Wie bereits mitgeteilt, schulden Sie unserer Mandantschaft einen Gesamtbetrag
i.H.v. EUR 139,60. Diesen Betrag haben Sie bislang nicht überwiesen, obwohl Sie
sich in Zahlungsverzug befinden und mit erheblichen weiteren Kosten und
Unannehmlichkeiten rechnen müssen.

Die in unserem Aufforderungsschreiben gesetzte Frist läuft in wenigen Tagen ab!

Gegebenenfalls können Sie die Forderung aber in angemessenen Raten begleichen,
soweit ein akzeptabler Ratenzahlungsvorschlag innerhalt der Frist bei uns eingeht.

Beachten Sie bitte, dass wir seitens unserer Mandantschaft gehalten sind, den offenen
Forderungsbetrag notfalls gerichtlich beitreiben zu lassen, wenn Sie die Frist ungenutzt
verstreichen lassen.

Über die weitere Entwicklung dieserer Forderungsangelegenheit entscheiden also allein Sie!

Mit freundlicher Empfehlung

Au*r Wit*e Thi*l
Rechtsanwälte
Prozessabteilung

Kann mir vielleicht jemand sagen, was ich am besten tun sollte??
Das wäre echt nett, denn ich habe keine Ahnung.

MfG, Agate

[email protected]

_e-mail-addi, persönliche Daten  und kommerzielle URL  gelöscht siehe NUB
http://forum.computerbetrug.de/rules.php#10
http://forum.computerbetrug.de/rules.php#11
http://forum.computerbetrug.de/rules.php#13
modaction_


----------



## Der Jurist (4 Januar 2006)

Werfe einen Blick in unseren Erste-Hilfe-Kasten. Einfach die blaue Schrift anklicken.

und dann  den passenden Rechtsanwalt suchen.
Du benötigts Einzelfallberatung, die das Forum wegen des Rechtsberatungsgesetz nicht leisten darf.


----------



## rolf76 (4 Januar 2006)

Offenbar hat die Afendis AG deine email-Adresse und deine Bankverbindung. Deine Adresse scheinen die aber noch nicht zu haben, sonst hättest du bestimmt eine Mahnung per Post und nicht per E-Mail erhalten.

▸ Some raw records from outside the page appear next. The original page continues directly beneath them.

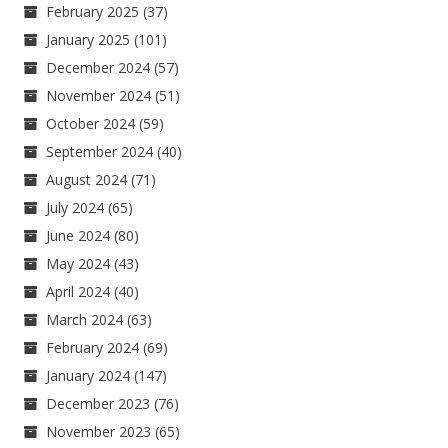
February 2025
(37)
January 2025
(101)
December 2024
(57)
November 2024
(51)
October 2024
(59)
September 2024
(40)
August 2024
(71)
July 2024
(65)
June 2024
(80)
May 2024
(43)
April 2024
(40)
March 2024
(63)
February 2024
(69)
January 2024
(147)
December 2023
(76)
November 2023
(65)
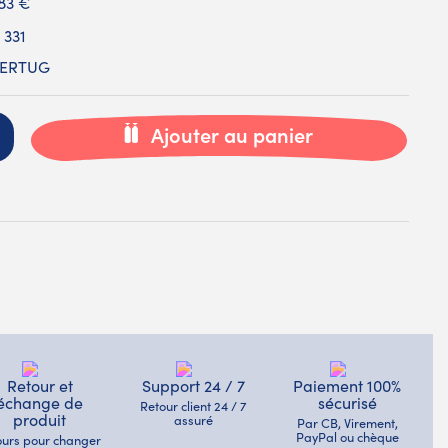
,83 €
 331
IVERTUG
Ajouter au panier
Retour et
Support 24 / 7
Paiement 100%
échange de
sécurisé
Retour client 24 / 7
produit
assuré
Par CB, Virement,
PayPal ou chèque
jours pour changer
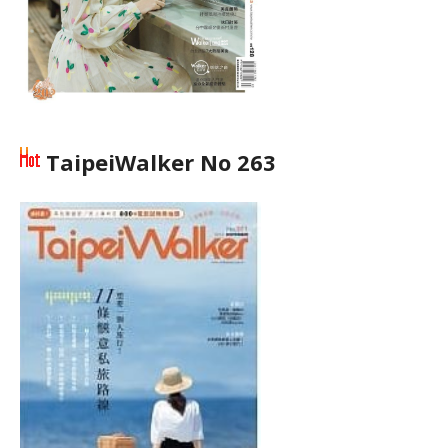
TaipeiWalker No 263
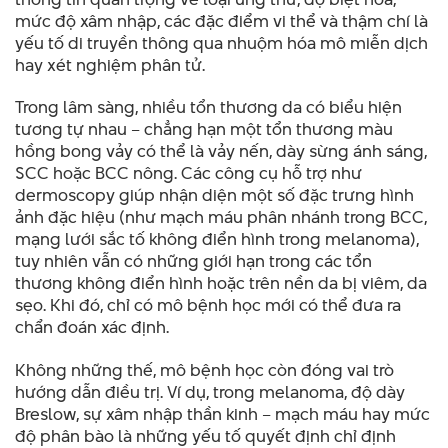
mức độ xâm nhập, các đặc điểm vi thể và thậm chí là
yếu tố di truyền thông qua nhuộm hóa mô miễn dịch
hay xét nghiệm phân tử.
Trong lâm sàng, nhiều tổn thương da có biểu hiện
tương tự nhau – chẳng hạn một tổn thương màu
hồng bong vảy có thể là vảy nến, dày sừng ánh sáng,
SCC hoặc BCC nông. Các công cụ hỗ trợ như
dermoscopy giúp nhận diện một số đặc trưng hình
ảnh đặc hiệu (như mạch máu phân nhánh trong BCC,
mạng lưới sắc tố không điển hình trong melanoma),
tuy nhiên vẫn có những giới hạn trong các tổn
thương không điển hình hoặc trên nền da bị viêm, da
sẹo. Khi đó, chỉ có mô bệnh học mới có thể đưa ra
chẩn đoán xác định.
Không những thế, mô bệnh học còn đóng vai trò
hướng dẫn điều trị. Ví dụ, trong melanoma, độ dày
Breslow, sự xâm nhập thần kinh – mạch máu hay mức
độ phân bào là những yếu tố quyết định chỉ định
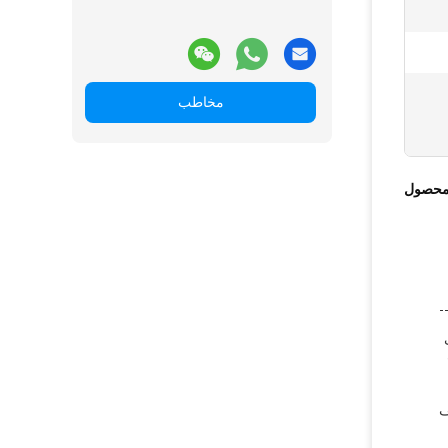
مخاطب
محصول
لف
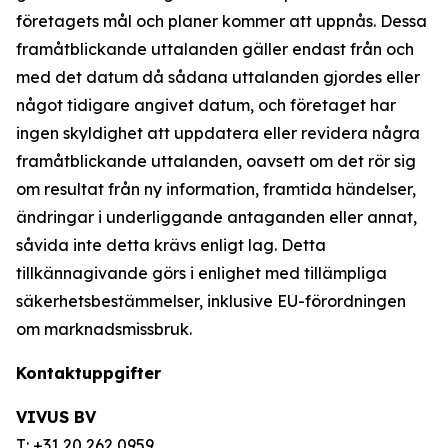
företagets mål och planer kommer att uppnås. Dessa
framåtblickande uttalanden gäller endast från och
med det datum då sådana uttalanden gjordes eller
något tidigare angivet datum, och företaget har
ingen skyldighet att uppdatera eller revidera några
framåtblickande uttalanden, oavsett om det rör sig
om resultat från ny information, framtida händelser,
ändringar i underliggande antaganden eller annat,
såvida inte detta krävs enligt lag. Detta
tillkännagivande görs i enlighet med tillämpliga
säkerhetsbestämmelser, inklusive EU-förordningen
om marknadsmissbruk.
Kontaktuppgifter
VIVUS BV
T: +31 20 262 0959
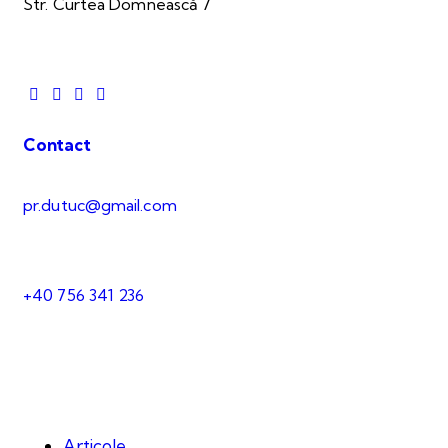
Str. Curtea Domnească 7
Contact
pr.dutuc@gmail.com
+40 756 341 236
Articole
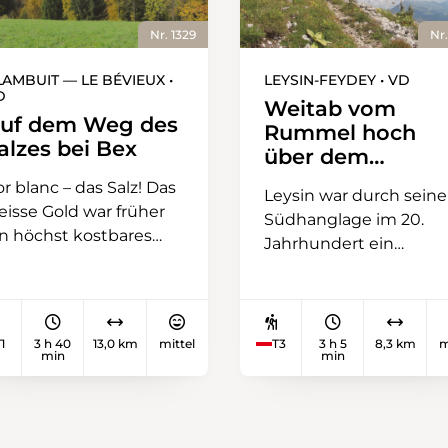
Nr. 1329
Nr.
LAMBUIT — LE BÉVIEUX •
LEYSIN-FEYDEY • VD
D
Weitab vom
uf dem Weg des
Rummel hoch
alzes bei Bex
über dem
Rhonetal
or blanc – das Salz! Das
Leysin war durch seine
eisse Gold war früher
Südhanglage im 20.
in höchst kostbares
Jahrhundert ein
ut, das man mit allen
wichtiger Erholungs-
itteln zu verteidigen
und Luftkurort,
chte. Vielerlei
insbesondere für an
issenswertes erfährt
Tuberkulose Erkrankte
1
3 h 40
13,0 km
mittel
T3
3 h 5
8,3 km
m
an auf dem Sentier du
min
min
Nach der Entdeckung
l bei Bex. Der Lehrpfad
von Antibiotika zur
t ein Meisterstück an
Behandlung der
rzweiliger Didaktik.
Lungenkrankheit erlitt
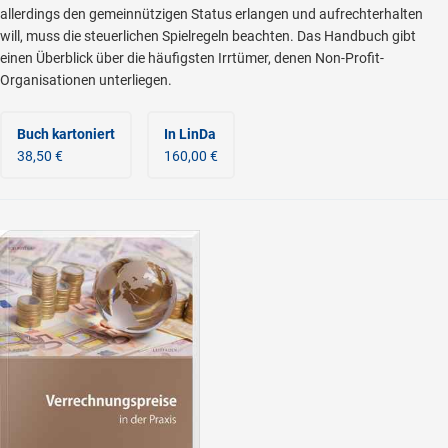
allerdings den gemeinnützigen Status erlangen und aufrechterhalten
will, muss die steuerlichen Spielregeln beachten. Das Handbuch gibt
einen Überblick über die häufigsten Irrtümer, denen Non-Profit-
Organisationen unterliegen.
Buch kartoniert
In LinDa
38,50 €
160,00 €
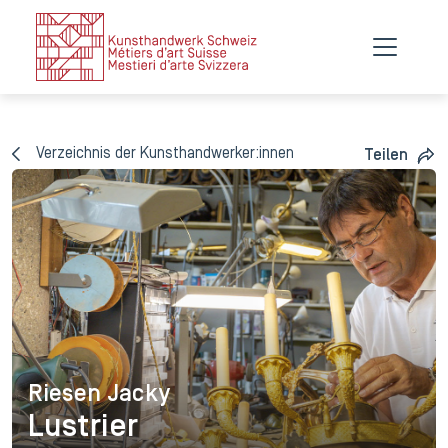
Verzeichnis der Kunsthandwerker:innen
Teilen
Riesen Jacky
Riesen Jacky
Lustrier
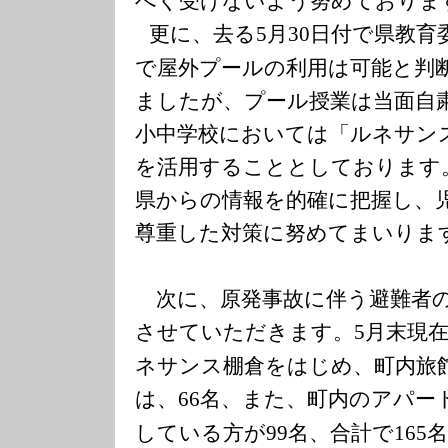
更に、去る
月
日付で県教育
5
30
で屋外プールの利用は可能と判
ましたが、プール授業は当面自
小中学校においては「ルネサン
を活用することとしております
県からの情報を的確に把握し、
尊重した対策に努めてまいりま
次に、原発事故に伴う避難者の
させていただきます。
月末現
5
ネサンス棚倉をはじめ、町内旅
は、
名、また、町内のアパー
66
している方が
名、合計で
99
165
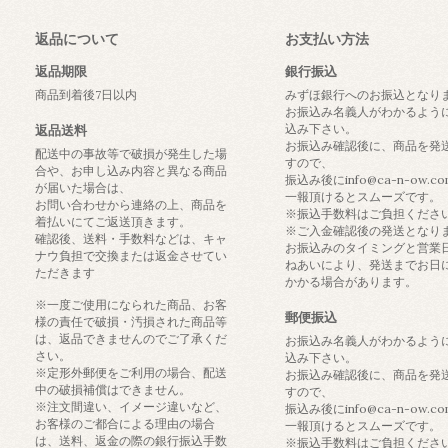
返品について
お支払い方法
返品期限
銀行振込
商品到着後7日以内
みずほ銀行へのお振込となり
お振込み名義人がわかるよう
込み下さい。
返品送料
お振込み確認後に、商品を発
配送中の事故等で破損が発生した場
すので、
合や、お申し込み内容と異なる商品
振込み後にinfo@ca-n-ow.c
が届いた場合は、
一報頂けるとスムーズです。
お問い合わせから連絡の上、商品を
※振込手数料はご負担くださ
着払いにてご返送頂きます。
※ご入金確認後の発送となり
確認後、送料・手数料などは、キャ
お振込みのタイミングと営業
ナウ負担で交換または返金させてい
ねあいにより、発送までお日
ただきます
かかる場合があります。
※一度ご使用になられた商品、お客
郵便振込
様の責任で破損・汚損された商品等
は、返品できませんのでご了承くだ
お振込み名義人がわかるよう
さい。
込み下さい。
※定形外郵便をご利用の場合、配送
お振込み確認後に、商品を発
中の破損補償はできません。
すので、
※注文間違い、イメージ違いなど、
振込み後にinfo@ca-n-ow.c
お客様のご都合による理由の場合
一報頂けるとスムーズです。
は、送料、返金の際の銀行振込手数
※振込手数料はご負担くださ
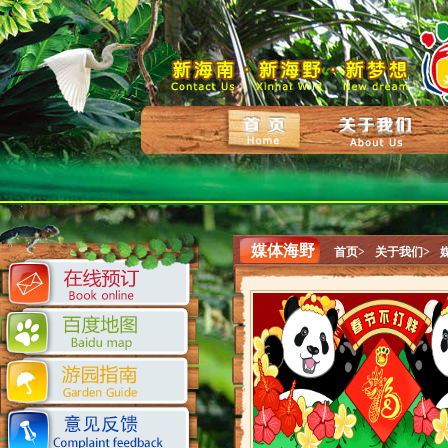
媒体海野
首页>
关于我们>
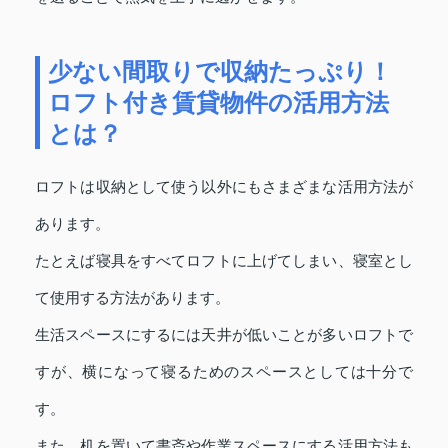
少ない間取りで収納たっぷり！
ロフト付き賃貸物件の活用方法
とは？
ロフトは収納として使う以外にもさまざまな活用方法が
あります。
たとえば寝具をすべてロフトに上げてしまい、寝室とし
て使用する方法があります。
生活スペースにするには天井が低いことが多いロフトで
すが、横になって寝るためのスペースとしては十分で
す。
また、机を置いて書斎や作業スペースにする活用方法も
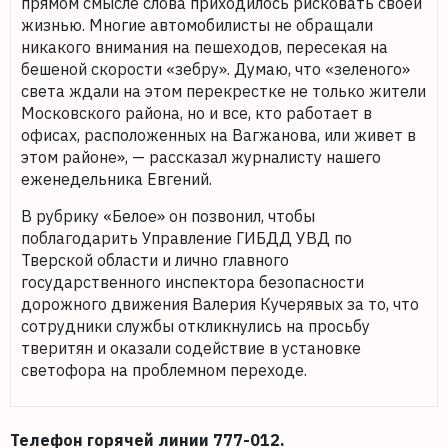
прямом смысле слова приходилось рисковать своей
жизнью. Многие автомобилисты не обращали
никакого внимания на пешеходов, пересекая на
бешеной скорости «зебру». Думаю, что «зеленого»
света ждали на этом перекрестке не только жители
Московского района, но и все, кто работает в
офисах, расположенных на Вагжанова, или живет в
этом районе», — рассказал журналисту нашего
еженедельника Евгений.
В рубрику «Белое» он позвонил, чтобы
поблагодарить Управление ГИБДД УВД по
Тверской области и лично главного
государственного инспектора безопасности
дорожного движения Валерия Кучерявых за то, что
сотрудники службы откликнулись на просьбу
тверитян и оказали содействие в установке
светофора на проблемном переходе.
Телефон горячей линии 777-012.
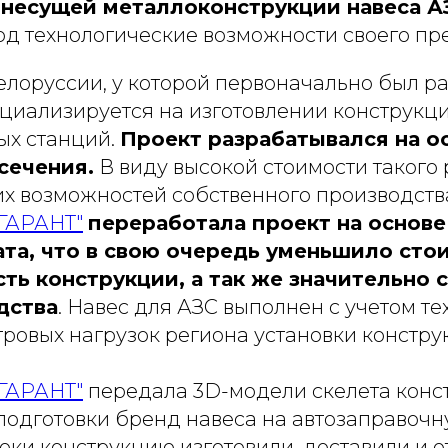
 несущей металлоконструкции навеса А
од технологические возможности своего пр
елоруссии, у которой первоначально был ра
циализируется на изготовлении конструкц
ых станций.
Проект разрабатывался на о
сечения.
В виду высокой стоимости такого
их возможностей собственного производств
ГАРАНТ"
переработала проект на основе
та, что в свою очередь уменьшило сто
ть конструкции, а так же значительно 
дства
. Навес для АЗС выполнен с учетом т
ровых нагрузок региона установки констру
ГАРАНТ"
передала 3D-модели скелета конс
подготовки бренд навеса на автозаправочн
оки конструкцию изготовили, доставили и о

Stellt sich die Frage, woher die deine E-Mail-Adresse und deine Bankverbindung haben könnten? Hast du dich für die genannten Dienste (um was geht es da eigentlich?) angemeldet oder solche Dienste genutzt?


----------



## Anonymous (4 Januar 2006)

hast du das angebot auch genutzt oder einfach so ne rechnung bekommen ohne jemals auf so einer seite gewesen zu sein?


----------



## Anonymous (4 Januar 2006)

Ich war schon auf der Seite (die tun so als wäre das die Kazaa-Seite) und habe mich da auch registriert, aber nur zum testen. 
Jetzt habe ich mir die Seite nochmal genauer angeguckt und da steht das man drei Tage kündigen kann und man sonst automatisch einen 180-Tage Zugang für 96 Euro bekommt. Diese Infos gabs da aber noch nicht, als ich mich angemeldet habe, sonst hätte ich natürlich gekündigt bzw. hätte mich dort überhaupt nicht angemeldet.


----------



## Captain Picard (4 Januar 2006)

> der Buchung des fälligen Rechnungsbetrages in Höhe von EUR 96,00 auf Basis
> Ihrer Zahlung via KtoNr.: 01350490XXX BLZ 20050550 wurde widersprochen.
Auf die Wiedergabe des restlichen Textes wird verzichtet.